Segment Start: Source extract

# When can a puppy start agility?



## eiksaa (Jun 8, 2012)

The place where Gustave went for puppy class has agility classes and they looked like so much fun!! But I read somewhere puppies shouldn't do agility because their bones aren't strong enough. 

So, when can we start? He's 7mo and 5.5lbs. 


Sent from my iPhone using Petguide.com Free App


----------



## mysugarbears (Aug 13, 2007)

I'm not sure it would probably be best to ask the trainer. I love watching maltese in agility and i know Gustave would have a blast!


----------



## spookiesmom (Mar 28, 2010)

When I was teaching agility, we told people at least one year old. The jumps are hard on the growth plates, which aren't fully formed till then, or a bit later.

It is a ton of fun, I traveled with my Aussie all over. But it did mess with his spine and he retired himself.


----------



## CloudClan (Jan 31, 2007)

Some places have classes for puppies younger than a year where they learn the early stage stuff, but yes, you are supposed to wait until at least a year for them to do jumps and some of the obstacles.


----------



## eiksaa (Jun 8, 2012)

Segment End: Source extract
Segment Start: Input data

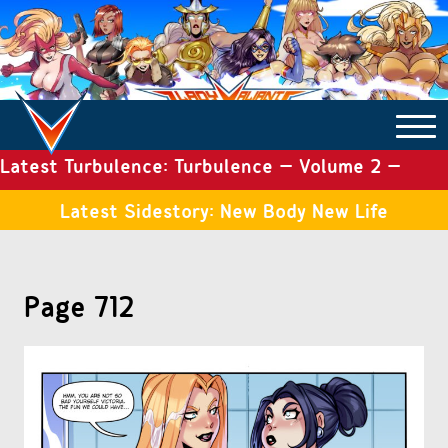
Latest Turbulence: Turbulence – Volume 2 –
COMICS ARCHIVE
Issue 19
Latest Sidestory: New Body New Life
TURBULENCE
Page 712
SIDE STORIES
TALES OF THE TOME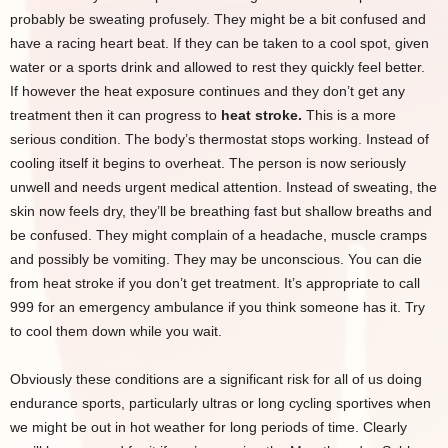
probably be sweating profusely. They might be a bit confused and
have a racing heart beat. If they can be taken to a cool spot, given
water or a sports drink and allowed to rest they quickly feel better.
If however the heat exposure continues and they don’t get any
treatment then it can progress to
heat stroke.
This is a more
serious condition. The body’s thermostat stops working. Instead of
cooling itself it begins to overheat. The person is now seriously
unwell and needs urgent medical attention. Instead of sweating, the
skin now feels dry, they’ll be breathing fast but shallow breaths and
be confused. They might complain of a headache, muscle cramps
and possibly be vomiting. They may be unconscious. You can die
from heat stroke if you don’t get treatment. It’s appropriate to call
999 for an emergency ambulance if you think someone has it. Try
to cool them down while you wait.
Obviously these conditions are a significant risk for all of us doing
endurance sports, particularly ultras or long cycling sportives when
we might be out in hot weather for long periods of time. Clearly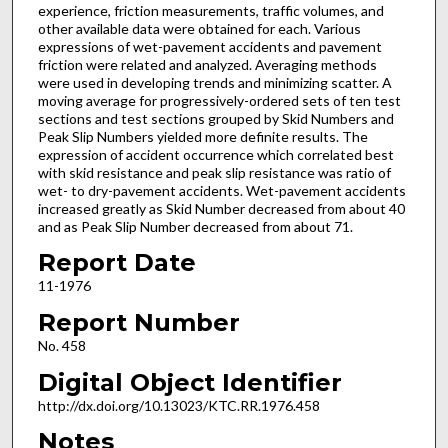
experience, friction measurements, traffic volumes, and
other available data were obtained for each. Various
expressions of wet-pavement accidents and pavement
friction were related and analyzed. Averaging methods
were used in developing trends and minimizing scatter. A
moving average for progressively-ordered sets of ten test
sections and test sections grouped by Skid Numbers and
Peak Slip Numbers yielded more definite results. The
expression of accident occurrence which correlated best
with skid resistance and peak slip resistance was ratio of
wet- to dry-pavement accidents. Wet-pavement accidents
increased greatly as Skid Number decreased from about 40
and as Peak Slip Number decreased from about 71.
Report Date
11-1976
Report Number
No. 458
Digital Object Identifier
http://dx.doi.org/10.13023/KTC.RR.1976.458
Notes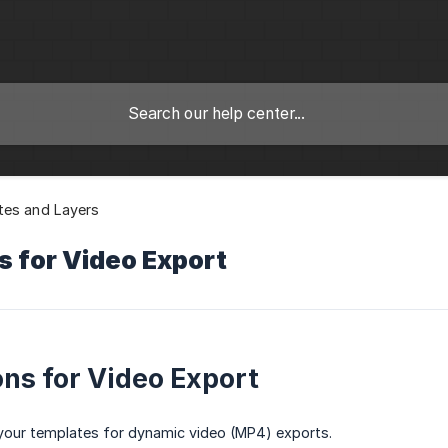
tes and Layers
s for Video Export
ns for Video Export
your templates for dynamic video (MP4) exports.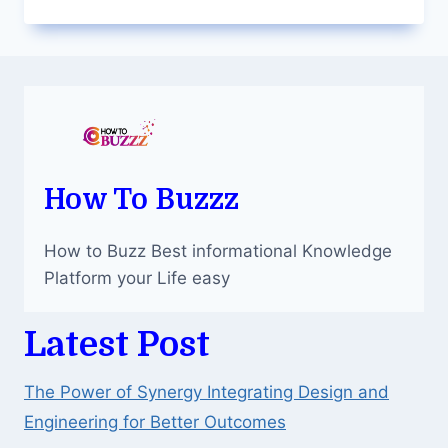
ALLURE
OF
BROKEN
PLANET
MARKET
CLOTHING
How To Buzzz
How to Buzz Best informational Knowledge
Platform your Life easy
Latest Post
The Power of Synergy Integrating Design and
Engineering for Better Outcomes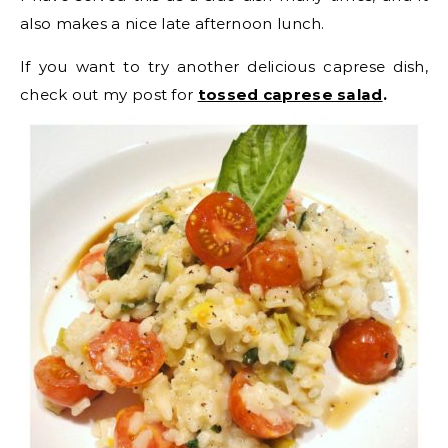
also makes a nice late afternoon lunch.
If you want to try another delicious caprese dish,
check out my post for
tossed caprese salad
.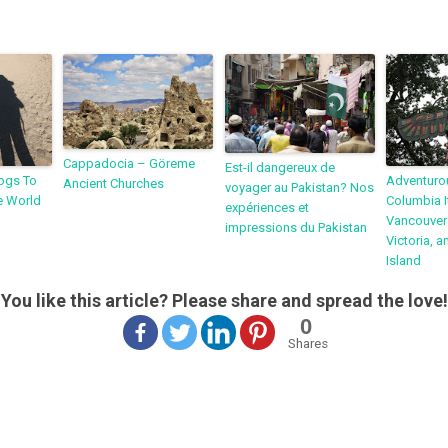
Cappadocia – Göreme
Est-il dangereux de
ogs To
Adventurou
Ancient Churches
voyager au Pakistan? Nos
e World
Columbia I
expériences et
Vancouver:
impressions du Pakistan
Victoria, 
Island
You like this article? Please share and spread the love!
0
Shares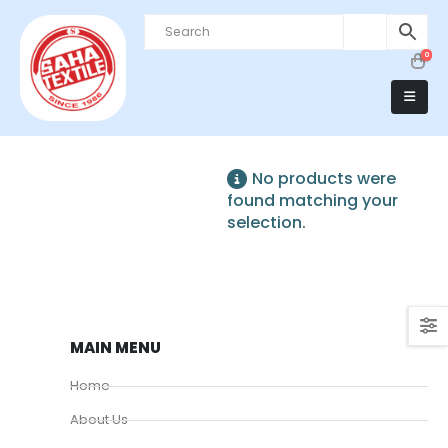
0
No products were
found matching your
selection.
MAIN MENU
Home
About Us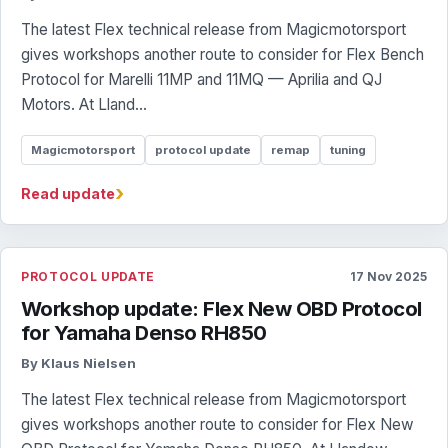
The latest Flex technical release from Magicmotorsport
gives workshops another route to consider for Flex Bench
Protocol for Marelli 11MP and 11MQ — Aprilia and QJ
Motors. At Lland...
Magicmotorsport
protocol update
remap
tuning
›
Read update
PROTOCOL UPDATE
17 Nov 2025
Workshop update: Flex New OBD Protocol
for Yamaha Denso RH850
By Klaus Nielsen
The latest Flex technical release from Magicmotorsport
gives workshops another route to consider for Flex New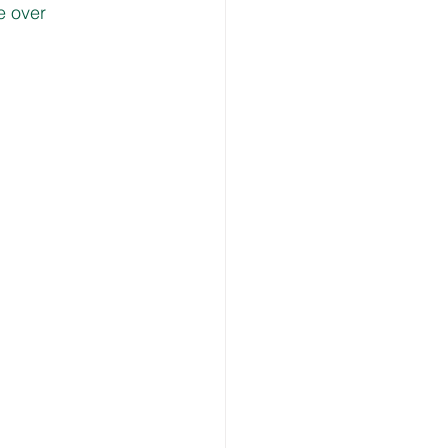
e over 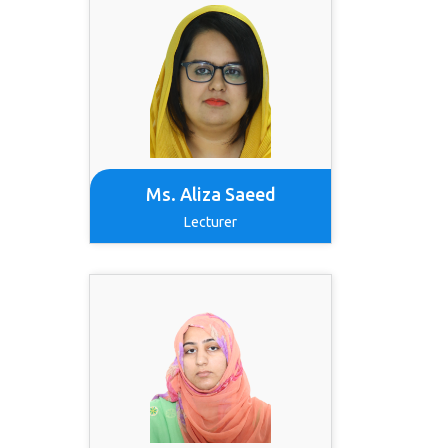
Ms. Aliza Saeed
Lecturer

Segment End: Input data

§ Required action A: Rewrite the paragraph of the puppy agility thread beginning "When I was teaching agility" as a short bulleted list that keeps its main facts.
§ Required action B: Translate this sentence from the puppy agility thread into Spanish: "The jumps are hard on the growth plates, which aren't fully formed till then, or a bit later."
§ Required action C: Decide whether each statement agrees with the puppy agility thread. Answer yes or no and quote the deciding words. (i) Gustave is seven months old and weighs 5.5 pounds. (ii) The Aussie kept competing without any harm to his body. (iii) Some places offer classes for puppies younger than a year.
The listing is separate material from the puppy agility thread.

§ Your solution A:
- Agility students were told to wait until a dog was at least one year old.
- Jumps are hard on the growth plates.
- Growth plates aren't fully formed until then, or a bit later.

§ Your solution B: Los saltos son duros para las placas de crecimiento, que no están completamente formadas hasta entonces, o un poco después.

§ Your solution C:
(i) Yes: "He's 7mo and 5.5lbs."
(ii) No: "But it did mess with his spine and he retired himself."
(iii) Yes: "Some places have classes for puppies younger than a year where they learn the early stage stuff"